Menurut Ruby, masyarakat harus jeli memastikan kepada siapa mereka akan memberikan data pribadi mereka. Data tersebut hanya boleh dibagikan kepada pihak yang kredibel..
"Pihak tersebut benar-benar dapat menjaga data kita secara aman dan penggunannya benar. Jadi kita jangan sembarang memberikan data pribadi kita, walaupun itu dalam bentuk fotokopi. Kalau tidak yakin pihak itu bisa menjaga dengan aman, lebih baik kita tidak memberikannya," kata Ruby, saat dihubungi Kompas.com, Senin (27/12/2021).
Ruby menyebutkan, ketika data pribadi akan dibagikan dalam bentuk digital, sebaiknya cek kebijakan privasi yang dicantumkan oleh penyedia aplikasi.
"Di aplikasi-aplikasi itu kita harus pastikan. Kalau mereka mencantumkan itu dan berani bertanggung jawab, maka tidak masalah (dibagikan). Tapi kalau tidak, lebih baik jangan diberikan," ujar Ruby.

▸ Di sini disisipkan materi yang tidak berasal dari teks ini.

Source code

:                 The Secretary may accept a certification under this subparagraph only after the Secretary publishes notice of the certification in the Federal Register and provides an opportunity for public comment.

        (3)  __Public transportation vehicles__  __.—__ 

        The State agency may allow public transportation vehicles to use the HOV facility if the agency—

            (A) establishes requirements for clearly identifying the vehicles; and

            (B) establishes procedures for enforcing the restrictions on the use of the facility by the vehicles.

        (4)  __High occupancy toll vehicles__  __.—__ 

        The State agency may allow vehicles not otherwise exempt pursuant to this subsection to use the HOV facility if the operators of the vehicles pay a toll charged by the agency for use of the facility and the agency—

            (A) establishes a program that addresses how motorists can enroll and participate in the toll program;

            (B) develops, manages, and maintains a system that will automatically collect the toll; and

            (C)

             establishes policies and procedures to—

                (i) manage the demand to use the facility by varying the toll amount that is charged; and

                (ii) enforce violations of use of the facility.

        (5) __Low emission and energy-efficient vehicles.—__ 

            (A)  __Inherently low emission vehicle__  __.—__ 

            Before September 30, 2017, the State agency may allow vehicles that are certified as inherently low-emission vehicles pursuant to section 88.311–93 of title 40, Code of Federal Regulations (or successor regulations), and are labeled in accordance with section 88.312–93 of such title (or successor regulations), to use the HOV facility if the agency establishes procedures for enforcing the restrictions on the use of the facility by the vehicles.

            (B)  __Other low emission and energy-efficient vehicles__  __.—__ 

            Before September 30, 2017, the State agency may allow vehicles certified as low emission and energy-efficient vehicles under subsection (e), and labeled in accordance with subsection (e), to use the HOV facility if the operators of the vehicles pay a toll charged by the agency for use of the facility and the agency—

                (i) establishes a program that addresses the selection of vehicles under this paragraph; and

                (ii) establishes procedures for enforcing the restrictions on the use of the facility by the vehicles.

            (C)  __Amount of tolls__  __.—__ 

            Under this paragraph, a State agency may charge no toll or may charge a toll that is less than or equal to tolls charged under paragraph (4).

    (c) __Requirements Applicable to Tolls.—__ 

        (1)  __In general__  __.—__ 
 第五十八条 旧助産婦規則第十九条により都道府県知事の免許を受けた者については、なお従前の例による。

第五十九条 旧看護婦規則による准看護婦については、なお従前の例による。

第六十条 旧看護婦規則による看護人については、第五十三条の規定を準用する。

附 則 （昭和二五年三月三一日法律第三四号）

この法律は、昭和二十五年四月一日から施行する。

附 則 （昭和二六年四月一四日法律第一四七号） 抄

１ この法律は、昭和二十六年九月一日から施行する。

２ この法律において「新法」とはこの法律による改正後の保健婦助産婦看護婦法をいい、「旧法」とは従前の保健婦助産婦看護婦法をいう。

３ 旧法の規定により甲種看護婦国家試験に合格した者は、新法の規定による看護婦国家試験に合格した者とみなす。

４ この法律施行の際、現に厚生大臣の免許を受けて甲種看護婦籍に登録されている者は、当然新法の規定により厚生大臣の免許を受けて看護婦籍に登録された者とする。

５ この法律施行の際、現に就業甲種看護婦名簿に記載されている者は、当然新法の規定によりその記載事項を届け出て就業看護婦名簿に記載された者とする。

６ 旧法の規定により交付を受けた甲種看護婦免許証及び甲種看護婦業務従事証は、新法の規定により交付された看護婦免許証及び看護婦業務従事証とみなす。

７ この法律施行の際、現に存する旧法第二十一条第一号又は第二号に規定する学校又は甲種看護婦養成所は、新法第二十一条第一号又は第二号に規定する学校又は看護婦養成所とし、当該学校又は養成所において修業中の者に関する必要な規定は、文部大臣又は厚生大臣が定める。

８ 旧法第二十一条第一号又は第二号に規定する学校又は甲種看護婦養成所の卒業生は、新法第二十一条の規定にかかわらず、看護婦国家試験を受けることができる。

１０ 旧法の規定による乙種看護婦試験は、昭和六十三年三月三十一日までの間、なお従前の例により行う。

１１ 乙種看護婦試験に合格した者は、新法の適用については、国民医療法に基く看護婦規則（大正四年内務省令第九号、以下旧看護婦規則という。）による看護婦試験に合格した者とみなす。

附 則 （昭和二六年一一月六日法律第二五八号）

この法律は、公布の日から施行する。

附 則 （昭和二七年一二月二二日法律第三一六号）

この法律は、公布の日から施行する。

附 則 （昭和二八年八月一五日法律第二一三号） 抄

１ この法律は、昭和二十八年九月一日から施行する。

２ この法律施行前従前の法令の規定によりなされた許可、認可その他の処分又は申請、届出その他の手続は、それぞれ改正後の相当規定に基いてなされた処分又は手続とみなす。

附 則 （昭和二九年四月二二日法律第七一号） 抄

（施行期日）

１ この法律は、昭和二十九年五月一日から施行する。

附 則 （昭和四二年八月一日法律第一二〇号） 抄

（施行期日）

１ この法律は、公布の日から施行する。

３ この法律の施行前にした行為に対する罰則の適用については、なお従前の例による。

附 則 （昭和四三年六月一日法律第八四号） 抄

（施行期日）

Baca juga: INFOGRAFIK: Data Pribadi yang Jangan Dibagikan di Stiker Add Yours Instagram
UU PDP sangat diperlukan
Menanggapi kasus dokumen kependudukan mantan Menteri KKP Susi Pudjiastuti yang berakhir menjadi bungkus gorengan, Ruby mengatakan, hal ini seharusnya bisa dicegah jika rancangan Undang-Undang Perlindungan Data Pribadi (PDP) disahkan menjadi UU.
Menurut Ruby, karena UU PDP masih belum disahkan, maka terkesan seolah tanggung jawab penyimpanan data-data pribadi adalah tanggung jawab warga itu sendiri.
"Tetapi nanti kalau undang-undang itu sudah ada, pihak mana pun yang menyimpan dan memproses data-data pribadi masyarakat itu, mereka harus tanggung jawab juga," jelas dia.
Ruby mengatakan, seyogianya pihak-pihak yang menyimpan data pribadi masyarakat harus melindung data tersebut semaksimal mungkin.
"Dan kalau mau menghapus atau merusak data-data lama, itu diperlukan SOP yang tepat untuk menghancurkan data pribadi tersebut," kata Ruby.
Ia menyebutkan, penghapusan data pribadi harus dilakukan dengan cara yang tepat.
"Kalau di komputer atau secara digital, itu harus menghapus dengan teknik wiping. Kalau data pribadi masyarakat itu berbentuk fisik, SOP-nya adalah harus dirusak secara penuh dan tidak bisa dibaca atau direkonstruksi," jelas dia.
Pada kasus yang menimpa Susi, menurut Ruby, kesalahan terletak pada pihak penyimpan data yang tidak memusnahkan dengan benar data yang sudah tidak diperlukan.
"Kesalahan dokumen Bu Susi itu adalah kesalahan pihak yang menyimpan data tersebut. Lalu data tersebut, misalnya, sudah tidak dipakai lagi, mereka buang saja ke tempat sampah atau ke mana gitu," ujar Ruby.
"Padahal kan ada dumpster collection tuh, mendapatkan data-data pribadi dari tempat sampah, kertas-kertas gitu kan. Nah, mestinya kalau ada SOP yang benar seperti tadi tuh, dia akan men-destroy (menghancurkan) data tersebut pakai shredder (pencacah)," kata Ruby.